Court ruled that directors, managers and department heads are entitled to double payment of weekly rest days when they are worked without proper compensation
In a business environment increasingly aware of labor governance and the need for predictability, the recent positioning of the His 308 brings an opportunity for reflection: To what extent can the autonomy of trust positions live with fundamental rights guaranteed by the Constitution?
The issue is not unprecedented, but it gained definitive contours on September 8, 2025, when the TST full set the binding repercussion thesis, establishing an interpretative milestone of immediate range for companies and.
The normative context
Article 62, II, excludes employees in the trusted positions, such as directors, managers and department heads. The foundation is that such positions imply greater autonomy, expanded responsibilities and differentiated remuneration, justifying the removal of typical protections linked to the workday, such as overtime or nightly.
This exclusion, however, has always found limits. Constitutional and unavailable rights remain safeguarded, among them the weekly remunerated restprovided for in article 7, XV, of the Federal Constitution. More than a formality, it is a guarantee that preserves a minimum balance in.
What did the TST decide
In the judgment of His 308the TST consolidated the following guidance: the employee In a position of trust is entitled to double payment of the weekly rest days when they are worked without due compensation.
With this, it reaffirmed two central premises:
- The dismissal of journey control does not eliminate the right to weekly rest;
- The work on a day intended for rest, without granting compensatory time off, must be paid double, as provided by Law 605/49, and this is not confused with overtime.
The thesis, of binding effect, becomes a mandatory reference for all lower instances, promoting greater uniformity and safety in the interpretation of the subject.
Impacts and reflections on companies
More than generating apprehension, the decision works as a invitation to review internal practices. Some questions may support managers in assessing the maturity and effectiveness of their policies:
- Are internal definitions of reliable positions properly formalized and aligned with the CLT?
- Are there clear mechanisms to record resting compensations granted to managers?
- Are the company’s labor governance policies integrated with HR, legal and operational areas?
These questions offer a starting point to improve internal routines and reinforce the organization’s legal certainty. In practice, we often come across companies that, given this situation, make the wrong framing and remunerate work on a day of rest as if it were extra time, applying only the additional 50%. It turns out that legal treatment is distinct: the law provides for double payment, and not just the increase in the normal time. This detail, when not observed, can generate relevant liabilities and unnecessary discussions, easily preventable with the adoption of clear policies and appropriate records.

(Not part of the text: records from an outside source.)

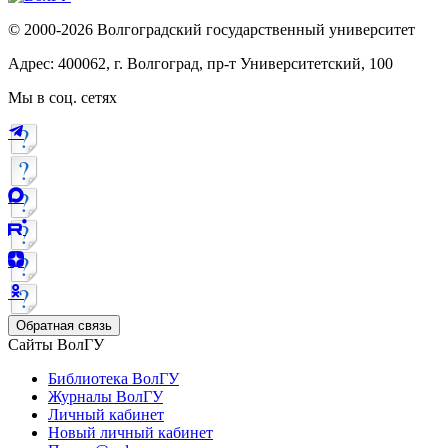
© 2000-2026 Волгоградский государственный университет
Адрес: 400062, г. Волгоград, пр-т Университетский, 100
Мы в соц. сетях
Обратная связь
Сайты ВолГУ
Библиотека ВолГУ
Журналы ВолГУ
Личный кабинет
Новый личный кабинет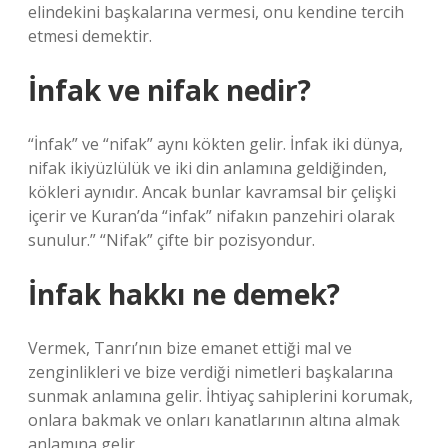
elindekini başkalarına vermesi, onu kendine tercih
etmesi demektir.
İnfak ve nifak nedir?
“İnfak” ve “nifak” aynı kökten gelir. İnfak iki dünya,
nifak ikiyüzlülük ve iki din anlamına geldiğinden,
kökleri aynıdır. Ancak bunlar kavramsal bir çelişki
içerir ve Kuran’da “infak” nifakın panzehiri olarak
sunulur.” “Nifak” çifte bir pozisyondur.
İnfak hakkı ne demek?
Vermek, Tanrı’nın bize emanet ettiği mal ve
zenginlikleri ve bize verdiği nimetleri başkalarına
sunmak anlamına gelir. İhtiyaç sahiplerini korumak,
onlara bakmak ve onları kanatlarının altına almak
anlamına gelir.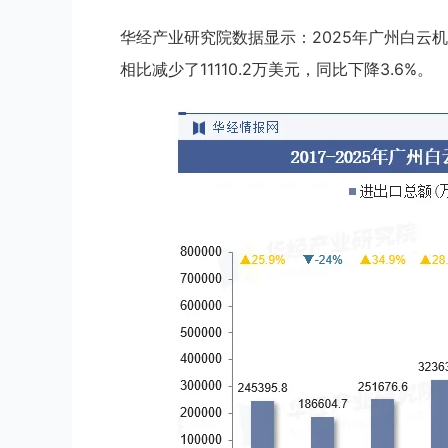
华经产业研究院数据显示：2025年广州白云机场
相比减少了11110.2万美元，同比下降3.6%。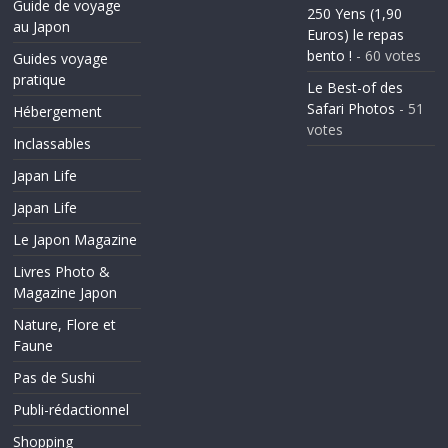
Guide de voyage
250 Yens (1,90
au Japon
Euros) le repas
bento !
- 60 votes
Guides voyage
pratique
Le Best-of des
Safari Photos
- 51
Hébergement
votes
Inclassables
Japan Life
Japan Life
Le Japon Magazine
Livres Photo &
Magazine Japon
Nature, Flore et
Faune
Pas de Sushi
Publi-rédactionnel
Shopping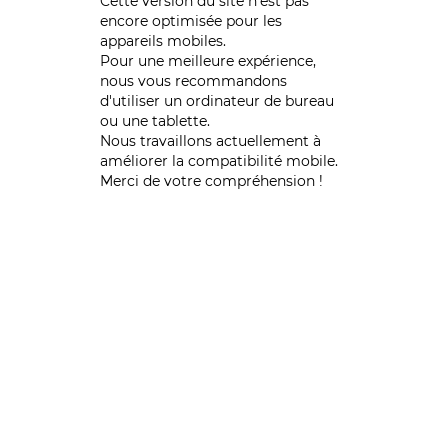
Cette version du site n’est pas
encore optimisée pour les
appareils mobiles.
Pour une meilleure expérience,
nous vous recommandons
d'utiliser un ordinateur de bureau
ou une tablette.
Nous travaillons actuellement à
améliorer la compatibilité mobile.
Merci de votre compréhension !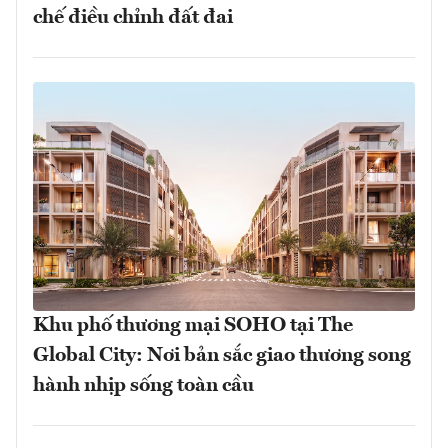
chế điều chỉnh đất đai
Khu phố thương mại SOHO tại The
Global City: Nơi bản sắc giao thương song
hành nhịp sống toàn cầu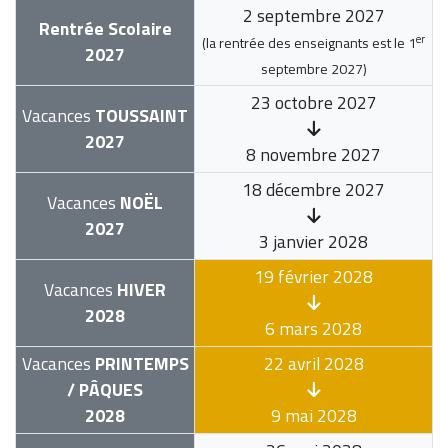
2 septembre 2027
Rentrée Scolaire
er
(la rentrée des enseignants est le
1
2027
septembre 2027
)
23 octobre 2027
Vacances
TOUSSAINT
2027
8 novembre 2027
18 décembre 2027
Vacances
NOËL
2027
3 janvier 2028
19 février 2028
Vacances
HIVER
2028
6 mars 2028
Vacances
PRINTEMPS
22 avril 2028
/ PÂQUES
2028
9 mai 2028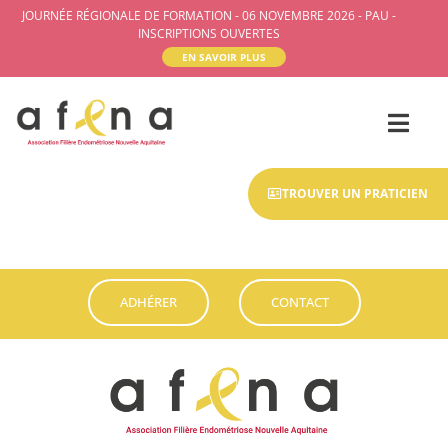
JOURNÉE RÉGIONALE DE FORMATION - 06 NOVEMBRE 2026 - PAU -
INSCRIPTIONS OUVERTES
EN SAVOIR PLUS
TROUVER UN PRATICIEN
ADHÉRER
CONTACT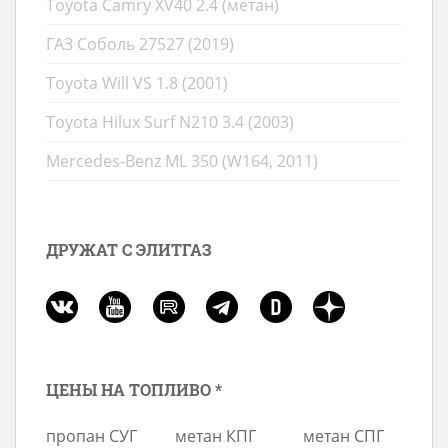
Toyota Camry XV40 2.4 (метан)
ГАЗ Соболь 27527 (2019)
Toyota Will VS 1.8 (2001)
Toyota Hilux Surf N210 3.4 (2003)
Mercedes-Benz ML 350 (W164, 2011)
ДРУЖАТ С ЭЛИТГАЗ
ЦЕНЫ НА ТОПЛИВО *
пропан СУГ
метан КПГ
метан СПГ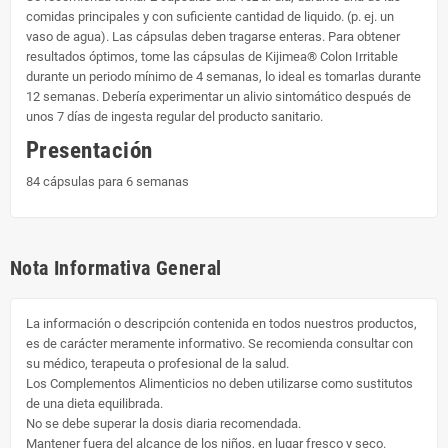
comidas principales y con suficiente cantidad de liquido. (p. ej. un
vaso de agua). Las cápsulas deben tragarse enteras. Para obtener
resultados óptimos, tome las cápsulas de Kijimea® Colon Irritable
durante un periodo mínimo de 4 semanas, lo ideal es tomarlas durante
12 semanas. Debería experimentar un alivio sintomático después de
unos 7 días de ingesta regular del producto sanitario.
Presentación
84 cápsulas para 6 semanas
Nota Informativa General
La información o descripción contenida en todos nuestros productos,
es de carácter meramente informativo. Se recomienda consultar con
su médico, terapeuta o profesional de la salud.
Los Complementos Alimenticios no deben utilizarse como sustitutos
de una dieta equilibrada.
No se debe superar la dosis diaria recomendada.
Mantener fuera del alcance de los niños, en lugar fresco y seco.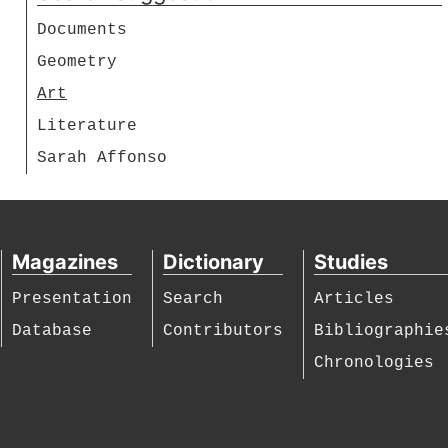
Documents
Geometry
Art
Literature
Sarah Affonso
Magazines
Dictionary
Studies
Presentation
Search
Articles
Database
Contributors
Bibliographie
Chronologies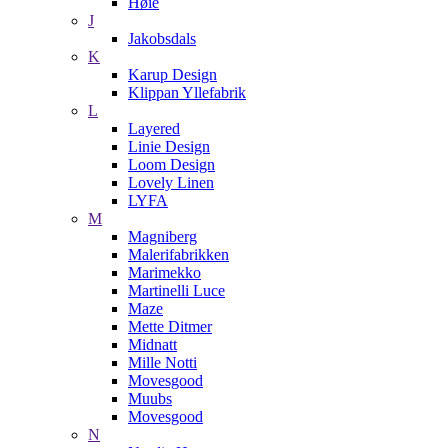
Høie
J
Jakobsdals
K
Karup Design
Klippan Yllefabrik
L
Layered
Linie Design
Loom Design
Lovely Linen
LYFA
M
Magniberg
Malerifabrikken
Marimekko
Martinelli Luce
Maze
Mette Ditmer
Midnatt
Mille Notti
Movesgood
Muubs
Movesgood
N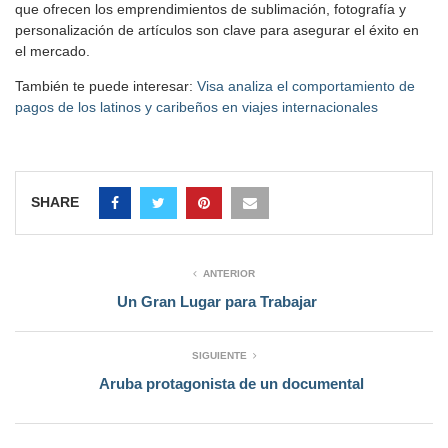
que ofrecen los emprendimientos de sublimación, fotografía y
personalización de artículos son clave para asegurar el éxito en
el mercado.
También te puede interesar:
Visa analiza el comportamiento de
pagos de los latinos y caribeños en viajes internacionales
SHARE
ANTERIOR
Un Gran Lugar para Trabajar
SIGUIENTE
Aruba protagonista de un documental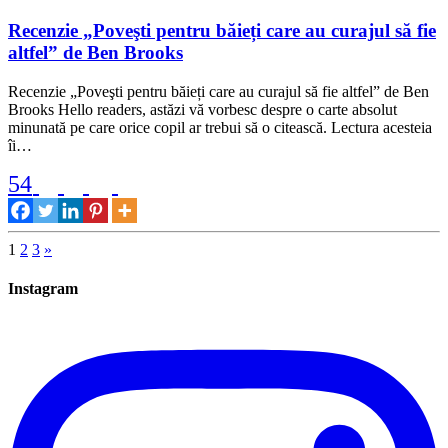
Recenzie „Poveşti pentru băieți care au curajul să fie
altfel” de Ben Brooks
Recenzie „Poveşti pentru băieți care au curajul să fie altfel” de Ben
Brooks Hello readers, astăzi vă vorbesc despre o carte absolut
minunată pe care orice copil ar trebui să o citească. Lectura acesteia
îi…
54
Paginație
1
2
3
»
articole
Instagram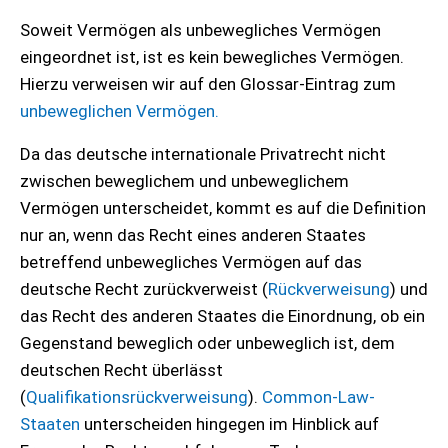
Soweit Vermögen als unbewegliches Vermögen
eingeordnet ist, ist es kein bewegliches Vermögen.
Hierzu verweisen wir auf den Glossar-Eintrag zum
unbeweglichen Vermögen
.
Da das deutsche internationale Privatrecht nicht
zwischen beweglichem und unbeweglichem
Vermögen unterscheidet, kommt es auf die Definition
nur an, wenn das Recht eines anderen Staates
betreffend unbewegliches Vermögen auf das
deutsche Recht zurückverweist (
Rückverweisung
) und
das Recht des anderen Staates die Einordnung, ob ein
Gegenstand beweglich oder unbeweglich ist, dem
deutschen Recht überlässt
(
Qualifikationsrückverweisung
).
Common-Law-
Staaten
unterscheiden hingegen im Hinblick auf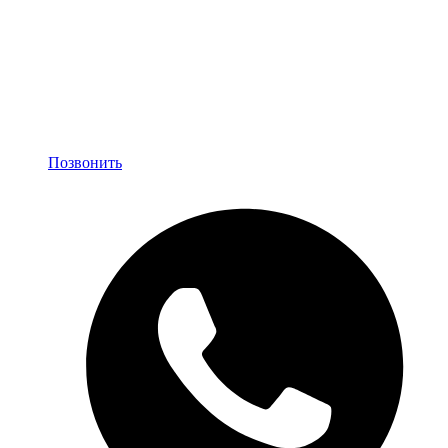
Позвонить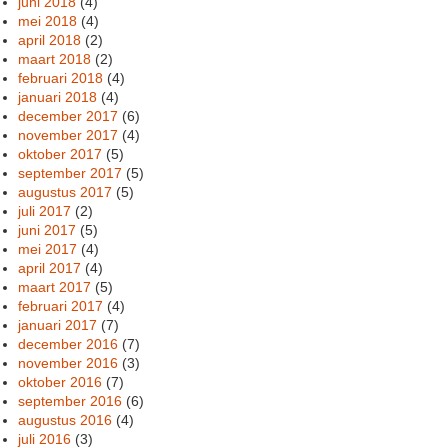
juni 2018
(4)
mei 2018
(4)
april 2018
(2)
maart 2018
(2)
februari 2018
(4)
januari 2018
(4)
december 2017
(6)
november 2017
(4)
oktober 2017
(5)
september 2017
(5)
augustus 2017
(5)
juli 2017
(2)
juni 2017
(5)
mei 2017
(4)
april 2017
(4)
maart 2017
(5)
februari 2017
(4)
januari 2017
(7)
december 2016
(7)
november 2016
(3)
oktober 2016
(7)
september 2016
(6)
augustus 2016
(4)
juli 2016
(3)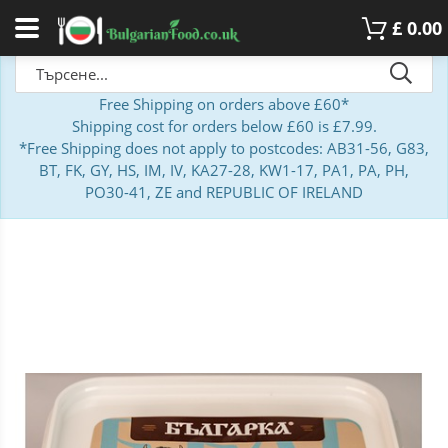
£
0.00
Free Shipping on orders above £60*
Shipping cost for orders below £60 is £7.99.
*Free Shipping does not apply to postcodes: AB31-56, G83,
BT, FK, GY, HS, IM, IV, KA27-28, KW1-17, PA1, PA, PH,
PO30-41, ZE and REPUBLIC OF IRELAND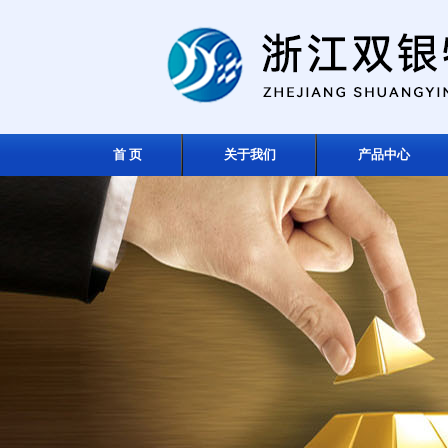
首 页
关于我们
产品中心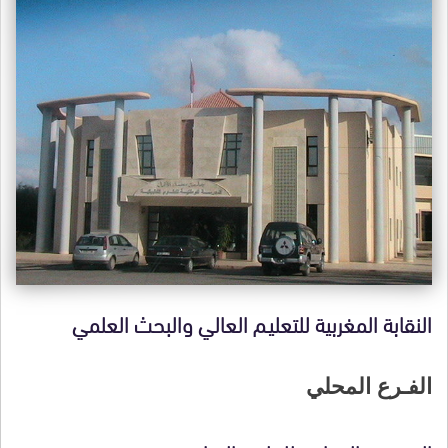
النقابة المغربية للتعليـم العالي والبحث العلمي
الفـرع المحلي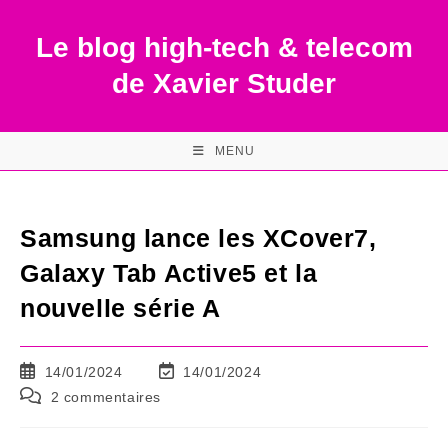
Skip
to
Le blog high-tech & telecom
content
de Xavier Studer
MENU
Samsung lance les XCover7,
Galaxy Tab Active5 et la
nouvelle série A
Publication
Dernière
14/01/2024
14/01/2024
publiée :
modification
Commentaires
2 commentaires
de
de
la
la
publication :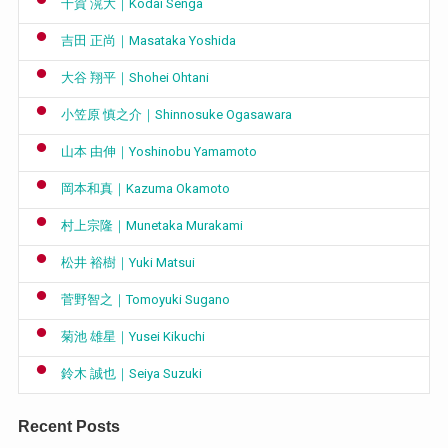
千賀 滉大｜Kodai Senga
吉田 正尚｜Masataka Yoshida
大谷 翔平｜Shohei Ohtani
小笠原 慎之介｜Shinnosuke Ogasawara
山本 由伸｜Yoshinobu Yamamoto
岡本和真｜Kazuma Okamoto
村上宗隆｜Munetaka Murakami
松井 裕樹｜Yuki Matsui
菅野智之｜Tomoyuki Sugano
菊池 雄星｜Yusei Kikuchi
鈴木 誠也｜Seiya Suzuki
Recent Posts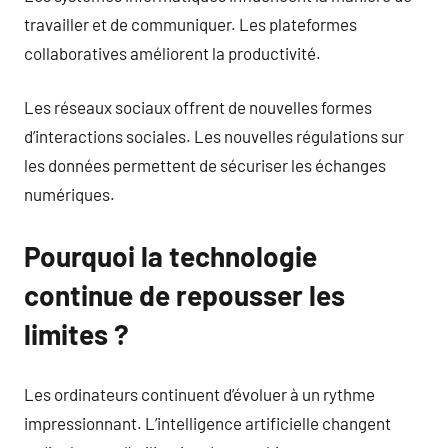
travailler et de communiquer. Les plateformes
collaboratives améliorent la productivité.
Les réseaux sociaux offrent de nouvelles formes
d’interactions sociales. Les nouvelles régulations sur
les données permettent de sécuriser les échanges
numériques.
Pourquoi la technologie
continue de repousser les
limites ?
Les ordinateurs continuent d’évoluer à un rythme
impressionnant. L’intelligence artificielle changent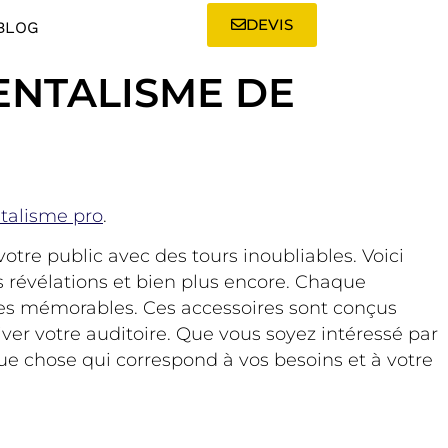
DEVIS
BLOG
ENTALISME DE
talisme pro
.
otre public avec des tours inoubliables. Voici
s révélations et bien plus encore. Chaque
es mémorables. Ces accessoires sont conçus
ver votre auditoire. Que vous soyez intéressé par
que chose qui correspond à vos besoins et à votre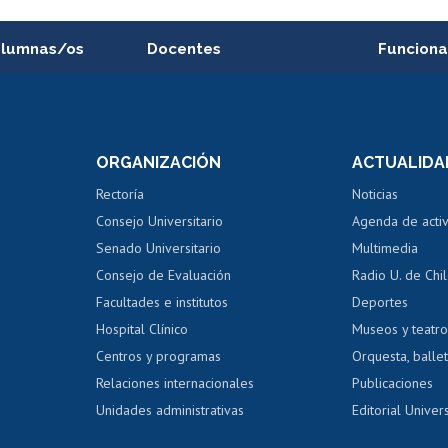
alumnas/os
Docentes
Funciona
Postulación a concursos
Cursos inte
internos de investigación
capacitació
e asignaturas
Consulta a bases de datos
Bienestar d
 de notas
ORGANIZACIÓN
ACTUALIDA
Perfeccionamiento
Portal de m
 regular
Editar Portafolio Académico
Certificado
Rectoría
Noticias
tal
Evaluación docente
Certificado
Consejo Universitario
Agenda de acti
dito alumnos
honorarios
Calificación académica
Senado Universitario
Multimedia
dito exalumnos
Gestión de 
Consejo de Evaluación
Radio U. de Chi
Postulación al AUCAI
y grados
Editar pági
Facultades e institutos
Deportes
Hospital Clínico
Museos y teatr
da tecnológica
Tarjeta TUI
Wifi
Acoso laboral
s
Centros y programas
Orquesta, ballet
Relaciones internacionales
Publicaciones
Unidades administrativas
Editorial Univers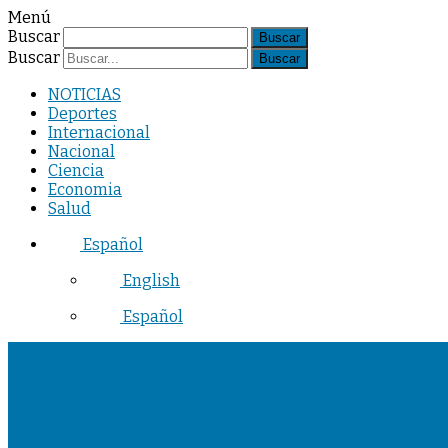
Menú
Buscar
Buscar
NOTICIAS
Deportes
Internacional
Nacional
Ciencia
Economia
Salud
Español
English
Español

Also, even when the company already observes the determination set in theme 308, is it important to question: Are payment statements reflecting this money correctly? This attention is fundamental in cases where the option adopted is for double payment, not by granting compensatory clearance.
Strategic Paths
The decision suggests an evolution in business practices, reinforcing measures that are already part of good governance:
- Clear contracts: Objective definition of the nature of the position and prediction of compensation.
- Structured internal policies: Formal guidelines in codes of conduct and manuals.
- Integration between areas: alignment between legal, HR and operations to guarantee the right to rest.
- Documentary tests: clear records of granted clearances or, when the option is for double payment, the proper heading in the salary statements.
- Preventive audits: Periodic revisions that allow you to identify opportunities for improvement before they become legal demands.
The judgment of His 308 Reaffirms that the autonomy of trust positions does not eliminate the right to paid weekly rest. More than imposing restrictions, the decision offers companies the chance to Improve your governance structures and align internal practices with standards of legal and reputational sustainability.
The message is positive: properly managing the homes of executives and managers not only fulfills the legislation, but strengthens the image of the company as a mature, transparent and aligned organization with best practices.
In a scenario in which reputational capital weighs as much as the financial, the way a structure structure and communicates its labor policies also becomes a competitive differential in the face of investors, partners and society.
Trust position management is not limited to avoiding passive but building a sustainable work model that can generate confidence inside and outside the organization.
*This text does not necessarily reflect the opinion of the young Pan.